Request A —
Answer these questions about the derivative walkthrough:
(i) What date does the page show?
(ii) Which three techniques does the explanation use?
(iii) After taking the logarithm of both sides, what is ln(y) shown to equal?

--- start Source extract ---

# How do you differentiate f(x)=ln(x)^x?

Jan 20, 2016

$f ' \left(x\right) = {\ln}^{x} \left(x\right) \left(\frac{1}{\ln} \left(x\right) + \ln \left(\ln \left(x\right)\right)\right)$

#### Explanation:

Using implicit differentiation , the chain rule , and the product rule ,

Let $y = {\ln}^{x} \left(x\right)$

$\implies \ln \left(y\right) = \ln \left({\ln}^{x} \left(x\right)\right) = x \ln \left(\ln \left(x\right)\right)$

$\implies \frac{d}{\mathrm{dx}} \ln \left(y\right) = \frac{d}{\mathrm{dx}} x \ln \left(\ln \left(x\right)\right)$

$\implies \frac{1}{y} \frac{\mathrm{dy}}{\mathrm{dx}} = x \left(\frac{d}{\mathrm{dx}} \ln \left(\ln \left(x\right)\right)\right) + \ln \left(\ln \left(x\right)\right) \left(\frac{d}{\mathrm{dx}} x\right)$

$= x \left(\frac{1}{\ln \left(x\right)} \left(\frac{d}{\mathrm{dx}} \ln \left(x\right)\right)\right) + \ln \left(\ln \left(x\right)\right)$

$= x \left(\frac{1}{\ln} \left(x\right) \left(\frac{1}{x}\right)\right) + \ln \left(\ln \left(x\right)\right)$

$= \frac{1}{\ln} \left(x\right) + \ln \left(\ln \left(x\right)\right)$

$\implies \frac{\mathrm{dy}}{\mathrm{dx}} = y \left(\frac{1}{\ln} \left(x\right) + \ln \left(\ln \left(x\right)\right)\right)$

$= {\ln}^{x} \left(x\right) \left(\frac{1}{\ln} \left(x\right) + \ln \left(\ln \left(x\right)\right)\right)$

--- end Source extract ---

Request B — Rewrite the rows from the first one down through the line containing "list En este", substituting "Scanned page" for "Document page" and leaving everything else unchanged.

--- start Data to use ---

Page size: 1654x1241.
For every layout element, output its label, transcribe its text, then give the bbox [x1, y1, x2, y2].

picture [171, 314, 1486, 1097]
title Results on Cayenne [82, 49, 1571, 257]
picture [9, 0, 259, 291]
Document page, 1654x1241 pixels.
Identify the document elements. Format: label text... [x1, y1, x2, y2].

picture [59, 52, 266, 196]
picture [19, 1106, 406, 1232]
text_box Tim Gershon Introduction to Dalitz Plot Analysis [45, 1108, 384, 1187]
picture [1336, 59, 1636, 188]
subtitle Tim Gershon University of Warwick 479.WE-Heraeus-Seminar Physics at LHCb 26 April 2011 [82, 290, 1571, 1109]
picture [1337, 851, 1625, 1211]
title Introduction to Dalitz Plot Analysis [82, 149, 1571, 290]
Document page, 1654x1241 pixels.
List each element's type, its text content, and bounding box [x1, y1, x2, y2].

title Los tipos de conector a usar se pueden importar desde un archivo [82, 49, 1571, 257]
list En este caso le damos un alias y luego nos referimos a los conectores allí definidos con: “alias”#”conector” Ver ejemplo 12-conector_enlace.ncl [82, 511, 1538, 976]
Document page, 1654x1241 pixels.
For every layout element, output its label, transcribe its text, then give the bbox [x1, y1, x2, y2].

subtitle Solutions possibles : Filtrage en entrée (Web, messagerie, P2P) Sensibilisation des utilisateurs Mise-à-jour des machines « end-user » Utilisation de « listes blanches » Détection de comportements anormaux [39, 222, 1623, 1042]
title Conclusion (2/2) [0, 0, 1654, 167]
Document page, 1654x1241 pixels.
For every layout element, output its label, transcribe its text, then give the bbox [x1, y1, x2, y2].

--- end Data to use ---

Answer A —
(i) Jan 20, 2016
(ii) Implicit differentiation, the chain rule, and the product rule
(iii) x ln(ln(x))

Answer B —
Page size: 1654x1241.
For every layout element, output its label, transcribe its text, then give the bbox [x1, y1, x2, y2].

picture [171, 314, 1486, 1097]
title Results on Cayenne [82, 49, 1571, 257]
picture [9, 0, 259, 291]
Scanned page, 1654x1241 pixels.
Identify the document elements. Format: label text... [x1, y1, x2, y2].

picture [59, 52, 266, 196]
picture [19, 1106, 406, 1232]
text_box Tim Gershon Introduction to Dalitz Plot Analysis [45, 1108, 384, 1187]
picture [1336, 59, 1636, 188]
subtitle Tim Gershon University of Warwick 479.WE-Heraeus-Seminar Physics at LHCb 26 April 2011 [82, 290, 1571, 1109]
picture [1337, 851, 1625, 1211]
title Introduction to Dalitz Plot Analysis [82, 149, 1571, 290]
Scanned page, 1654x1241 pixels.
List each element's type, its text content, and bounding box [x1, y1, x2, y2].

title Los tipos de conector a usar se pueden importar desde un archivo [82, 49, 1571, 257]
list En este caso le damos un alias y luego nos referimos a los conectores allí definidos con: “alias”#”conector” Ver ejemplo 12-conector_enlace.ncl [82, 511, 1538, 976]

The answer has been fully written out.